Rain and hail tappeted against the dining room window. We sat cosily, looking out. Last night we dined from the bar menu, tonight we were to be treated to the a la carte.
And for the first treat – Pigeon pastrami. Sounds a bit weird, but this is the amazing thing, just a tiny taste and I felt like I knew the bird personally! It tasted of fruit, foraged juniper berries. The walnut bread gave a heady depth to the dish, a crispy thin crouton. Subtle walnut oil, rocket, cresses – it was as if I was tasting the pigeons whole life story!
Soft egg in crispy batter, Sorrel pesto, seasoned rocket, and blanched asparagus. Very green tasting. You can’t go wrong with egg and asparagus. I wasn’t sure about the sorrel pesto, but it worked.
Pan fried beef, rich in flavour, butter cooked with crisp edges and a soft centre. Sweet, sticky onion tart with a rich shallot flavour. Huge heritage tomato stuffed with heritage tomato mousse for enhanced heritage tomatoey flavour. Green beans, fondant potato, thyme gel. I don’t like it being called gel, it sounds unnatural, unfood-like – didn’t stop me eating it though.
A crispy little ball of lamb belly balanced on top of the ‘terrine of potato’ – creamy and rich Dauphinoise, with rosemary. Petit pois a la francaise with shallots, little gem, butter. Perfectly cooked lamb, I mean it, gently salted crust and succulent meat. And a faggot. All the lamb.
I couldn’t try the fish, but I just wanted to show you it because it looked so pretty!
Plaice. Cornish crab cake ball. Tiny red King Edward potatoes crushed into a little gathering under the fish. The colours – so beautiful, so in-keeping with the decor of the house, so not intentional, but nice.
The hours passed, really they did, the sunlight dimmed and it was pudding time. Excellent.
Lemon Meringue. Tart – soft pastry case with creamy thick lemon filling, topped with cream and lemon zest. Lemon curd, crumbly biscuit crumb, sorbet like a refreshing summer lemonade, and cheeky chewy little meringue kisses. Not a true ‘LMP’, all the components, not really a ‘deconstruction’ but still a lovely pud. And of course, Manchester Tart – too fabulous not to have again!

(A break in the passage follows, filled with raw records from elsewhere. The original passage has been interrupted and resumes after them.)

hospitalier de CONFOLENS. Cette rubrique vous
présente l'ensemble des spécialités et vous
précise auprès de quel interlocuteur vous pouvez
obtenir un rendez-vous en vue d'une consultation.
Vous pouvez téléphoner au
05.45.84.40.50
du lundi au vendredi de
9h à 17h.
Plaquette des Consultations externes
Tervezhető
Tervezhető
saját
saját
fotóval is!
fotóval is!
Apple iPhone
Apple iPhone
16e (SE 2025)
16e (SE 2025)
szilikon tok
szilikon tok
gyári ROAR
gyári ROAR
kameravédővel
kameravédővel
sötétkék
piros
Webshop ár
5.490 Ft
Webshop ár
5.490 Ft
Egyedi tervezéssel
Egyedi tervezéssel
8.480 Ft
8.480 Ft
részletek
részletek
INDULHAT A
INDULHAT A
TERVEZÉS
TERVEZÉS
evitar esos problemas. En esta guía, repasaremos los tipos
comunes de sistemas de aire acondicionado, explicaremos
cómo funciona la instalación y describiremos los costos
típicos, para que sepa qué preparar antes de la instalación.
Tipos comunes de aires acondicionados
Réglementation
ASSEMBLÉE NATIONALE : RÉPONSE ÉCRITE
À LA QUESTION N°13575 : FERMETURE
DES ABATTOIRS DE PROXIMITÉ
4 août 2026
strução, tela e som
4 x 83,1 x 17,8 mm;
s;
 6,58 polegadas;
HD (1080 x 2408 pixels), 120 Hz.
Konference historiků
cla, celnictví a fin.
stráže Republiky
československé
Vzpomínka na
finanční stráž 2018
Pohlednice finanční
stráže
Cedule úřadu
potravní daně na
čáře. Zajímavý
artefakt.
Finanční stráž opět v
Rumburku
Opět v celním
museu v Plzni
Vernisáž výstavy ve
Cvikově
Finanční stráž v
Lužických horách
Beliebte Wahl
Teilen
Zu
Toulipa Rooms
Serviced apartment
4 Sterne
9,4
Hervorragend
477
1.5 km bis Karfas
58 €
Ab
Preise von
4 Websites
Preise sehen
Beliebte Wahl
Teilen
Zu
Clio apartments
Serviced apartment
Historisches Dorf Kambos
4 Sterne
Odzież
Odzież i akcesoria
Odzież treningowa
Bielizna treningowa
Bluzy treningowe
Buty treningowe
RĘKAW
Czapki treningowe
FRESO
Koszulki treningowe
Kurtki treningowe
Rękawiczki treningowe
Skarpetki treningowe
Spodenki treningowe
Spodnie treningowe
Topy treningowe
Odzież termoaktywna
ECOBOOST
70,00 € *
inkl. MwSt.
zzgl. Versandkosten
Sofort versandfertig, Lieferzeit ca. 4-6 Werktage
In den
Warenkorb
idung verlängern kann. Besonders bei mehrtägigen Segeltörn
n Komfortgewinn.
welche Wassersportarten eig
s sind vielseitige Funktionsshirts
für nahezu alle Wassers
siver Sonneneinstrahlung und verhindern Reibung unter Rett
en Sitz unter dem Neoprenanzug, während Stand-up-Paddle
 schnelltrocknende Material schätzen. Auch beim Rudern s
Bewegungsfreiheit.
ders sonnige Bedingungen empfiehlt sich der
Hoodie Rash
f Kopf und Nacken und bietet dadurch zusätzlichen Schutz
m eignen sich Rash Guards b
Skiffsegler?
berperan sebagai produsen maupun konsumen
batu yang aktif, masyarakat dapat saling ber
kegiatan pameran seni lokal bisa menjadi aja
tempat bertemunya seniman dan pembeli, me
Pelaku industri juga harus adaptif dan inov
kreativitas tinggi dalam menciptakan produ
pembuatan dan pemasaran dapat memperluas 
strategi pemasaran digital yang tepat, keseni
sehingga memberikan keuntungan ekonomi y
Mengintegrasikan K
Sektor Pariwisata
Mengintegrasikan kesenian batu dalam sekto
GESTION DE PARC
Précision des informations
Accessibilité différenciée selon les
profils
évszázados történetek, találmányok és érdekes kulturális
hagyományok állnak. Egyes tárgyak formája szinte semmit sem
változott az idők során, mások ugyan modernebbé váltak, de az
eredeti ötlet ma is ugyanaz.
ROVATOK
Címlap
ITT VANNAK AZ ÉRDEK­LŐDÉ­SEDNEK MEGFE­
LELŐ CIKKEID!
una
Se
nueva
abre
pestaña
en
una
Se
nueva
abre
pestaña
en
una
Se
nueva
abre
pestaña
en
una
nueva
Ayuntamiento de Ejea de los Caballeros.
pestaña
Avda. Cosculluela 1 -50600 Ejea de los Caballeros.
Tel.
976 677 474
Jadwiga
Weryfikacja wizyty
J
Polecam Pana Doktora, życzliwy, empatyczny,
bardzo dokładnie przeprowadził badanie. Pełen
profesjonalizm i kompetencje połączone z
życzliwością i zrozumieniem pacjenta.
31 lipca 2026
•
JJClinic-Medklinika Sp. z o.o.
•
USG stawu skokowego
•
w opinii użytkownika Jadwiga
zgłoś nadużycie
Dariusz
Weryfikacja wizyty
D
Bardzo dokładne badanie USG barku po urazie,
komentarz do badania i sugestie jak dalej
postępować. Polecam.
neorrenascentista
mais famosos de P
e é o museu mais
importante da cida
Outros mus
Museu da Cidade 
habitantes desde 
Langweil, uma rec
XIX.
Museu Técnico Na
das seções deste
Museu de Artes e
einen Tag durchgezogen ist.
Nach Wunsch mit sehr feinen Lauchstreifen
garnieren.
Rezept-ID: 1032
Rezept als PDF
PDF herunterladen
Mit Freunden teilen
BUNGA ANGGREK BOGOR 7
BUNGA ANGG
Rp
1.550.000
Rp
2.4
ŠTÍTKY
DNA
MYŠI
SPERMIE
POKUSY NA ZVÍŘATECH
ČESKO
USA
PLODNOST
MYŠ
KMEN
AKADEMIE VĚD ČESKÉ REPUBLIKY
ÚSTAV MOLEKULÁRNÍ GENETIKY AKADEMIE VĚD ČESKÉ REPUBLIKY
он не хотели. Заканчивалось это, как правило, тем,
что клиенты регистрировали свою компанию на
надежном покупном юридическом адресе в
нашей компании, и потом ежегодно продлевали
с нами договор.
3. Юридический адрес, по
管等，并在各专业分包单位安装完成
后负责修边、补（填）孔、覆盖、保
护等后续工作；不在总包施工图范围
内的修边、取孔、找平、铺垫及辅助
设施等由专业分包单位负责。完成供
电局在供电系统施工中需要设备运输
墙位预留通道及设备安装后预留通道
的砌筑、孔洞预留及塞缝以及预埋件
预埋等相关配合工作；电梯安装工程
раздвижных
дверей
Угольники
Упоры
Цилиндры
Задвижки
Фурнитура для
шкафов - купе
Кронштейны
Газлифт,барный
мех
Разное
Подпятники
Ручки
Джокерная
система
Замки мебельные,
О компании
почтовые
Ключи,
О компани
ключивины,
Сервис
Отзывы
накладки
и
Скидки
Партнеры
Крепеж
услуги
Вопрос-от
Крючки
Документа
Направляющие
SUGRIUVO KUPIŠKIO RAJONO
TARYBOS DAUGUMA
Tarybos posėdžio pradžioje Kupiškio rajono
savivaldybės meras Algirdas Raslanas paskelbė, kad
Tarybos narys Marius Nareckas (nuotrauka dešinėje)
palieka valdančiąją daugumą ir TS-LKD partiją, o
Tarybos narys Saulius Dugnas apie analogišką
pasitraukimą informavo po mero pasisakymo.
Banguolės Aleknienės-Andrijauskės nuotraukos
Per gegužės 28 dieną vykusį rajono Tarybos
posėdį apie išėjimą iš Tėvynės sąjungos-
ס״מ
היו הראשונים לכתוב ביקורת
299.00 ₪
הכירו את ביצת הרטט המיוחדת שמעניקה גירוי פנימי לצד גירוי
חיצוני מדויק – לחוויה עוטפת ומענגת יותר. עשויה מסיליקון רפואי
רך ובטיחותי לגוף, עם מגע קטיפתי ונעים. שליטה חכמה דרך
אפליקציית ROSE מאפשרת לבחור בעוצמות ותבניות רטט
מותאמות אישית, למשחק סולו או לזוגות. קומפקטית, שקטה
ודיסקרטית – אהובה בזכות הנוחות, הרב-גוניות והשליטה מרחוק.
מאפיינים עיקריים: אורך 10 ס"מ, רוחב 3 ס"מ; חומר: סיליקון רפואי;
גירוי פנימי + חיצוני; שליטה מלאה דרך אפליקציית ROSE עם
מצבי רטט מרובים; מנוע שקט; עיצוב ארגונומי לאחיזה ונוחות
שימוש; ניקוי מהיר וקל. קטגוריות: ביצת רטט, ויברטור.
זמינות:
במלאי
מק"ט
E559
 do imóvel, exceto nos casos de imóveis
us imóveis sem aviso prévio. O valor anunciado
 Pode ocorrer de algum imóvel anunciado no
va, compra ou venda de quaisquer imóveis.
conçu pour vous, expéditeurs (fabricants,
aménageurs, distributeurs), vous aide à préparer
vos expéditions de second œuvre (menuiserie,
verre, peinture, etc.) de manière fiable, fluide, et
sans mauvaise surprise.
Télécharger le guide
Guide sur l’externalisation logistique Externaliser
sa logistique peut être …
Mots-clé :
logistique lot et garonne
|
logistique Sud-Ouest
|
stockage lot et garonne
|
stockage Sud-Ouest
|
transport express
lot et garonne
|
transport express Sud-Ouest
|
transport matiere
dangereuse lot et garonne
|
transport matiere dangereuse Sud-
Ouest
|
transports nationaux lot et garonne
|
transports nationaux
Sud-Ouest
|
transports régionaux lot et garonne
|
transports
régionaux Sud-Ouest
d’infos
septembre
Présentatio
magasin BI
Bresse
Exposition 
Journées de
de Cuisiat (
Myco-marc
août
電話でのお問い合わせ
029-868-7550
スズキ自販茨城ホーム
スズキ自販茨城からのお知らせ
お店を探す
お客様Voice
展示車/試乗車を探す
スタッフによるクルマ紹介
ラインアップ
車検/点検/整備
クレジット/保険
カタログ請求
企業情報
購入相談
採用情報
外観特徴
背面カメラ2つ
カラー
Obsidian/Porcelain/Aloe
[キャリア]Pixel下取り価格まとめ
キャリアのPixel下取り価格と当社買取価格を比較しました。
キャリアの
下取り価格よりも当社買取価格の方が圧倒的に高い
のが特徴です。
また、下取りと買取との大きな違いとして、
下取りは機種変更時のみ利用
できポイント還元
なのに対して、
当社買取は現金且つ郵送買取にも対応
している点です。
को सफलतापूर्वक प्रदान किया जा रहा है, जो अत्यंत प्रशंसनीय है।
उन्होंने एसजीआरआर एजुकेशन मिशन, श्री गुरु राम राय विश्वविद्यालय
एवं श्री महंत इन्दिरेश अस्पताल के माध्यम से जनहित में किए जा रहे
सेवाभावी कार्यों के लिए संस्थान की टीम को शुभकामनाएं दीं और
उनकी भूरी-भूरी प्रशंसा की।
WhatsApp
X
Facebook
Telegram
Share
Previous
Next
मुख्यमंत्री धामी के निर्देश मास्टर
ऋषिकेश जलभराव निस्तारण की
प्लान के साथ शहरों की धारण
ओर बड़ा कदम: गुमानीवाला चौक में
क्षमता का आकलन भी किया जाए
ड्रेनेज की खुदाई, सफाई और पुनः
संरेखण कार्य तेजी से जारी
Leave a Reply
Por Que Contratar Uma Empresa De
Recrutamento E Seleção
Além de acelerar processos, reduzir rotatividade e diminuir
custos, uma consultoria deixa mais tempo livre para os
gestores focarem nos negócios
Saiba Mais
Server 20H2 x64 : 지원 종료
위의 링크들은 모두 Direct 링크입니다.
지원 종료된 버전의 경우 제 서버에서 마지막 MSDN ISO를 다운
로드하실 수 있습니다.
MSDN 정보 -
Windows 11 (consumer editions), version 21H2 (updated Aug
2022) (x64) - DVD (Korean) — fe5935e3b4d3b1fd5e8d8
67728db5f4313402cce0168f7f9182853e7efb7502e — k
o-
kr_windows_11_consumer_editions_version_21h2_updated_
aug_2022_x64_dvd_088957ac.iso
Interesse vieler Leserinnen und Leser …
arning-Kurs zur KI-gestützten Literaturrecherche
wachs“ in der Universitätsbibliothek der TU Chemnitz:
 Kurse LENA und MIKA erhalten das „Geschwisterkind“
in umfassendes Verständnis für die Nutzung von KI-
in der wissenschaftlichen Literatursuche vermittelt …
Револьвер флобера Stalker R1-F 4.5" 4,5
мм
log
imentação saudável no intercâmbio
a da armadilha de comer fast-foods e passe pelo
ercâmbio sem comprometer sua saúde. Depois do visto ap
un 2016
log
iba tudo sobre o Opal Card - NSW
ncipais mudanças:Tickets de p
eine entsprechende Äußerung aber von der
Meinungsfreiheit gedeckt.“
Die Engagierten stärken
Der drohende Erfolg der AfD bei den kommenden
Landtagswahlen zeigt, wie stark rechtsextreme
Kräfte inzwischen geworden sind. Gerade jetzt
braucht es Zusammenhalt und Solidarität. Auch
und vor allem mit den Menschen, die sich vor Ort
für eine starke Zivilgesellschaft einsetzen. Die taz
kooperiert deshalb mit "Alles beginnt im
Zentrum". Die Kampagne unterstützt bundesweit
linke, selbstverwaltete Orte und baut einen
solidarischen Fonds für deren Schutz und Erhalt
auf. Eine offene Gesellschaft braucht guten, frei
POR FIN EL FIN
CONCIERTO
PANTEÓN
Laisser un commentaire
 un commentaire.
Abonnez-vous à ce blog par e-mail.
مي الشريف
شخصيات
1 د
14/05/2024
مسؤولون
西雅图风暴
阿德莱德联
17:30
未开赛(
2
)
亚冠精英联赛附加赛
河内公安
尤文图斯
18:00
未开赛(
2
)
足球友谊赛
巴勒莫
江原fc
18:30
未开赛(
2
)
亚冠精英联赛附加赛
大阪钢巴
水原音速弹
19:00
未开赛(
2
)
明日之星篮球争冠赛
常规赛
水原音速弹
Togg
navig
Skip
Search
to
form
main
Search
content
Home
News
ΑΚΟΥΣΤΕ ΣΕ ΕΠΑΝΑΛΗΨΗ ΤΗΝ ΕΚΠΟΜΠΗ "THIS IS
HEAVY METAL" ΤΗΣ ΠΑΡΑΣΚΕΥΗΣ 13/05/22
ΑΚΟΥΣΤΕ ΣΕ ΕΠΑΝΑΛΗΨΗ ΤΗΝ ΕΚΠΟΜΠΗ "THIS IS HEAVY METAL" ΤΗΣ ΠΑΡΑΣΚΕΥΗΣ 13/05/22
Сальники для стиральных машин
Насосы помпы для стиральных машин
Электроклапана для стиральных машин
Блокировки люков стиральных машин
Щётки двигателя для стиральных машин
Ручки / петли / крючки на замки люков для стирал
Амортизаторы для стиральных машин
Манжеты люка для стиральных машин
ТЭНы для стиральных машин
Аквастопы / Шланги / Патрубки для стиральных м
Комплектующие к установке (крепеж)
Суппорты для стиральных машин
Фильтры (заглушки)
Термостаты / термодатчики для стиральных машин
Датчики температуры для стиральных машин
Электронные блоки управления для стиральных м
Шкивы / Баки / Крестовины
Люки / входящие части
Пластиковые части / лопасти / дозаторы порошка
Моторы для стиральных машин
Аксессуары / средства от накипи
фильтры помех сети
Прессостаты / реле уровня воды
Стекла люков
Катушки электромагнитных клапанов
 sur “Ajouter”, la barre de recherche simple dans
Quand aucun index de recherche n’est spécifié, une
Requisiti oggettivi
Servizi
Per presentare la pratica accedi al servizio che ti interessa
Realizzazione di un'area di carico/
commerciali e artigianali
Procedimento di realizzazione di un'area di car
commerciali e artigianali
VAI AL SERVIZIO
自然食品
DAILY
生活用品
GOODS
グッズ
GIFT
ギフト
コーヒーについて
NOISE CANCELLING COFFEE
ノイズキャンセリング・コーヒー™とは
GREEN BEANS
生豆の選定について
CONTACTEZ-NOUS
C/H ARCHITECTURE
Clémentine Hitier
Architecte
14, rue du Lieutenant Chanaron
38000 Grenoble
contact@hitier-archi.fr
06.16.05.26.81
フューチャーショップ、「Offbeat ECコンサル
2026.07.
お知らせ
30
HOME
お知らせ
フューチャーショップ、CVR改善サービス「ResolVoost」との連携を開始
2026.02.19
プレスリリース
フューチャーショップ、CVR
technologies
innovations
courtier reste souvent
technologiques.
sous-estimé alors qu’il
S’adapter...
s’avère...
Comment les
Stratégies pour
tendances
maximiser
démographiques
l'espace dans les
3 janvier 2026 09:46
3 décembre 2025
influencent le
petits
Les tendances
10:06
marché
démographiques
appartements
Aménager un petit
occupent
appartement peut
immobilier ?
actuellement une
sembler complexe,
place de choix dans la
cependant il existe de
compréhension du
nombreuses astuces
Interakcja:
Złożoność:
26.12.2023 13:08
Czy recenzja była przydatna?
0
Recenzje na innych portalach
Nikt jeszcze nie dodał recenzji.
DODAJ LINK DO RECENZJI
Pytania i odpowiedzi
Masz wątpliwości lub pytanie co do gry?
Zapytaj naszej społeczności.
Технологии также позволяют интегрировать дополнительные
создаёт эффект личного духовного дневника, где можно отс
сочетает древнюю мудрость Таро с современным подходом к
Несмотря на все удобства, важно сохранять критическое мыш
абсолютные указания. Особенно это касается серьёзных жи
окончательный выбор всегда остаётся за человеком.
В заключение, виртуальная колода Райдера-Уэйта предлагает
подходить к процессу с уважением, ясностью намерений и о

I’m excited for Willington Hall.
Things are happening in the kitchen and they’re good. Chef Paul-Anthony Smith enthuses and talks quickly, hands moving around, eyes thoughtful. He’s bringing old recipes back, reworking them into Willington classics, creating new traditions and bringing the history of the hall to life.
Willington Hall is such a special place to me, and I’m sure if you went there you’d feel the same. You’d be welcomed, you’d be made comfortable and at home, and you’d become part of the family.